The document concludes that the success of campaigns on Facebook, then, should be “measured through business results and not via engagement rates. The same KPIs and metrics you use in other channels, and you know drive your business, should be used to assess impact on Facebook.”
One agency social director who asked to remain anonymous characterized this stance as “a legit 180” from Facebook’s previous mantra that engagement was king. His agency, he said, is adjusting accordingly.

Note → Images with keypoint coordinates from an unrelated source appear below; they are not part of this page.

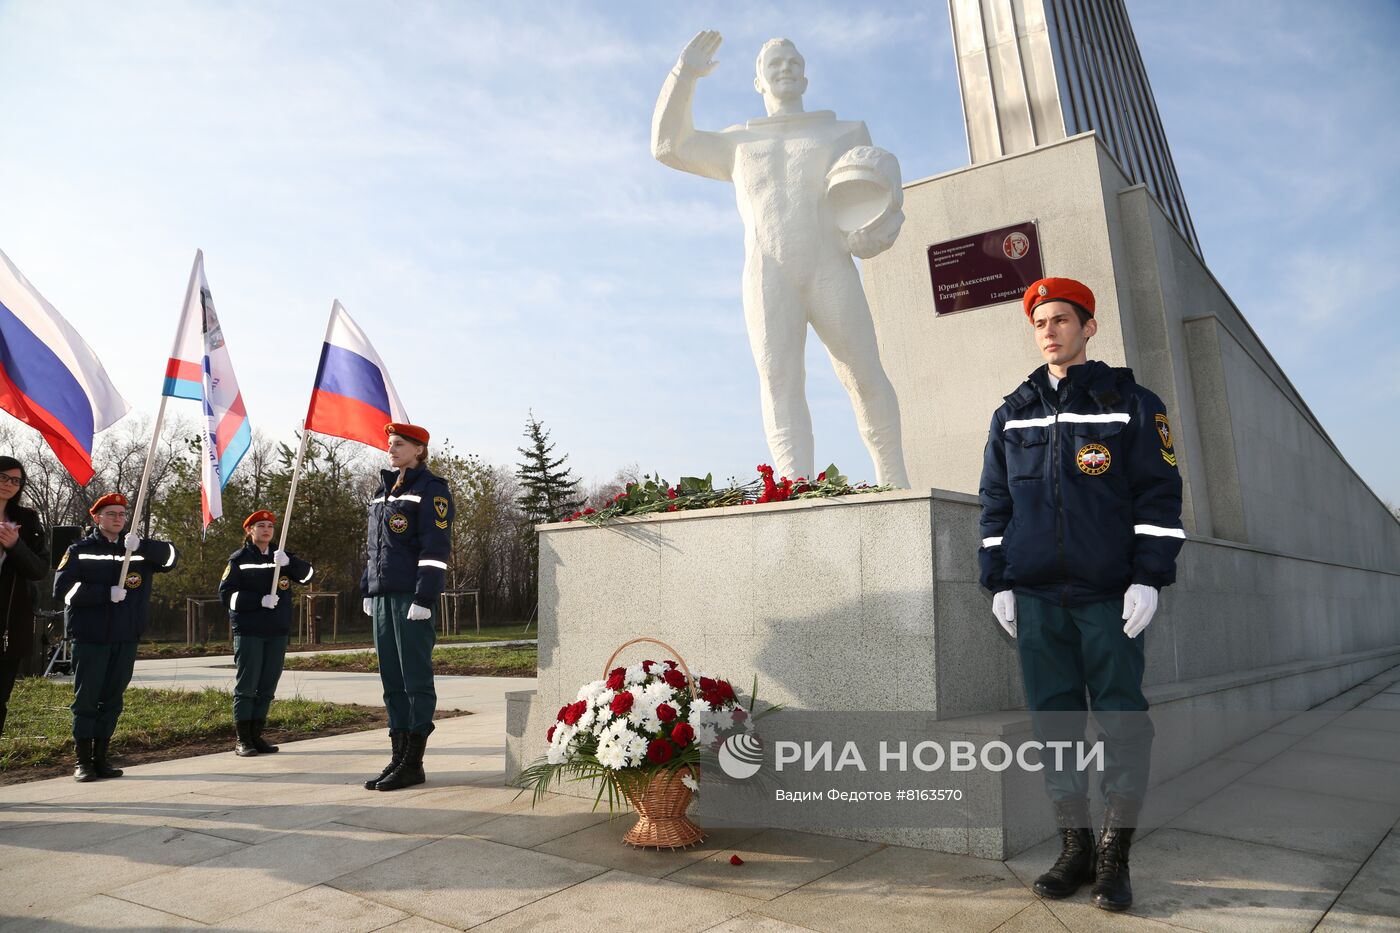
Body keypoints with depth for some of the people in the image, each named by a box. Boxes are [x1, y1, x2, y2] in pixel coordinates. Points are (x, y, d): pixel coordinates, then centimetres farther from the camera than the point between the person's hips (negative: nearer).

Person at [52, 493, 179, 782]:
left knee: (112, 701, 9)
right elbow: (62, 588, -8)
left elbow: (170, 557, -7)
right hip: (89, 638, -3)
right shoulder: (79, 551, 3)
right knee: (86, 700, 2)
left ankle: (101, 759, 18)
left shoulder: (139, 550, 10)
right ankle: (83, 762, 10)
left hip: (126, 639, 3)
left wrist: (141, 545, -24)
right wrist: (106, 593, -17)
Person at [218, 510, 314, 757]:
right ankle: (242, 740, 4)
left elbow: (306, 574, -2)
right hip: (248, 632, -4)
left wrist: (288, 562, -22)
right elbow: (226, 593, -5)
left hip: (277, 633, 4)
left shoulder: (281, 556, 13)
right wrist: (260, 600, -16)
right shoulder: (239, 559, 2)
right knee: (246, 685, -2)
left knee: (267, 686, 7)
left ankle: (256, 736, 16)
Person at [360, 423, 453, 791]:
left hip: (412, 597, -8)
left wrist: (424, 597, -18)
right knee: (391, 678, 10)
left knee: (416, 678, -2)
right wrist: (368, 590, 18)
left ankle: (413, 763, 5)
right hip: (383, 596, 8)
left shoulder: (431, 488, -6)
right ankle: (398, 757, 18)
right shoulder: (383, 490, 19)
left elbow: (436, 547, -13)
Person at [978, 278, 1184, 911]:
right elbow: (996, 504, 13)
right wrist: (999, 582, 7)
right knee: (1053, 722, 6)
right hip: (1036, 597, 3)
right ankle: (1075, 848, 18)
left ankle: (1114, 858, 15)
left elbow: (1159, 497, 1)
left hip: (1110, 595, -3)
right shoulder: (1012, 414, 13)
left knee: (1122, 722, 1)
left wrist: (1148, 578, -8)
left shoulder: (1131, 404, 4)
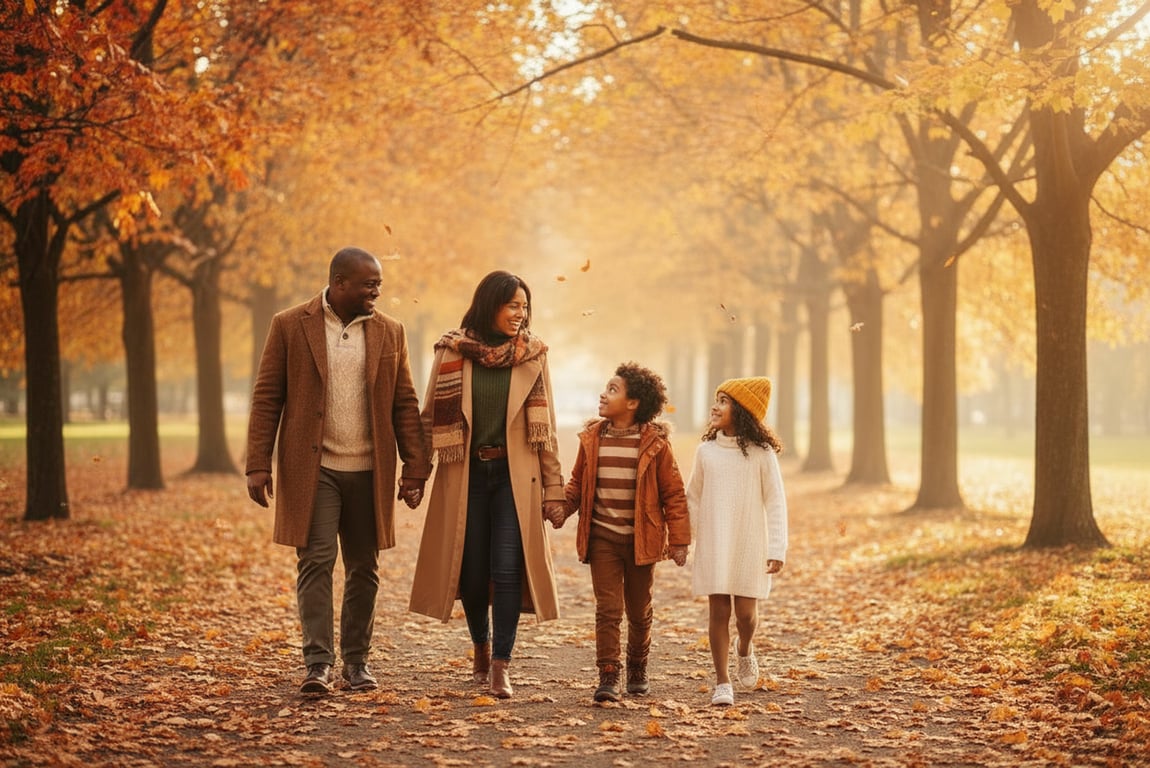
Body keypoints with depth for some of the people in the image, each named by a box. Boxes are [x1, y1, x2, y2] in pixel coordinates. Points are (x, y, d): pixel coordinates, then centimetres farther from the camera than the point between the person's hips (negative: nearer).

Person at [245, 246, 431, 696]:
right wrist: (258, 465, -7)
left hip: (369, 471, 3)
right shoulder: (290, 326, 0)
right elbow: (267, 398, -1)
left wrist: (415, 468, 1)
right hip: (313, 468, -3)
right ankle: (318, 663, -4)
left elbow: (405, 404, 7)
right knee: (315, 562, -7)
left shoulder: (389, 332, 7)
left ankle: (356, 661, 18)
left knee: (363, 568, 8)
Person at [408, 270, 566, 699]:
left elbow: (545, 424, 4)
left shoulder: (532, 355, 3)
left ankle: (501, 667, -3)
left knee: (507, 570, -9)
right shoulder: (452, 351, 0)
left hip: (514, 475, 0)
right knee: (472, 570, 6)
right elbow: (431, 415, 4)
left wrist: (553, 487, 1)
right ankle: (481, 648, 31)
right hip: (466, 474, 0)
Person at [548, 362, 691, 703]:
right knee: (608, 608, -6)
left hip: (641, 540, -1)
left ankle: (637, 669, 31)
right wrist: (563, 509, -8)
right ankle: (608, 676, -4)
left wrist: (679, 540, -6)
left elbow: (673, 493, -3)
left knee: (639, 611, 13)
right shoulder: (592, 438, 1)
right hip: (602, 538, 1)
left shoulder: (654, 443, -7)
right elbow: (578, 483, 11)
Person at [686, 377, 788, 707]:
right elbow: (693, 497, 13)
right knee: (718, 612, 0)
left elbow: (775, 502, -4)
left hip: (749, 547, -2)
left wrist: (777, 549, -9)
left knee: (746, 613, -1)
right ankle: (722, 682, 8)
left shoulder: (761, 453, -5)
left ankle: (745, 652, 33)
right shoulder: (706, 451, 2)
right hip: (713, 547, 2)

His clients aren’t taking the news well, but they “will be fine in four months when they see the impact of what paid can do if they use it right.”
He’s not the only one to pivot.
“With the algorithm change, we’ve balanced our approach on Facebook to include quirky, genuine content along with paid sponsored posts to ensure greater reach,” said Marcie Everett, senior marketing manager of social and digital media for the burger chain Red Robin. “We’ve broadened our strategy to include other marketing channels like Yelp and Instagram, along with continuous engagement on Twitter.”
Lord & Taylor has taken a similar stance. “It’s a science,” said Moore. “Our content, messaging and investment in paid media must be strategically segmented and targeted. Our consumers are demanding a more personalized experience, and by listening to them and in return giving them the social experiences they expect, our paid dollars work harder for us.”
What you won’t hear from brands is any complaining. “It’s actually really good for brands,” said the anonymous director. “[Facebook] is now thinking themselves as a media platform and as less of a social network as it pertains to brands.”
And if you’re paying for exposure, that means you don’t have to count on your audience to do as much of the work, making Facebook more of a sure thing. What’s more, if exposure does indeed turn out to have a higher correlation to sales, brands that pay to advertise on Facebook should have the sales figures to prove it — that is, assuming they advertise in a way their audience responds positively to.
So while Facebook hints that engagement is no longer the key to exposure, with paid media filling the void, it’s still important to create things your audience will enjoy. That means brands may be able to move away from the “share if you love your mother” type of content that has come to plague the network, opting instead for whatever it is that tickles fans, without asking for anything in return. Provided you eventually buy something, but that goes without saying.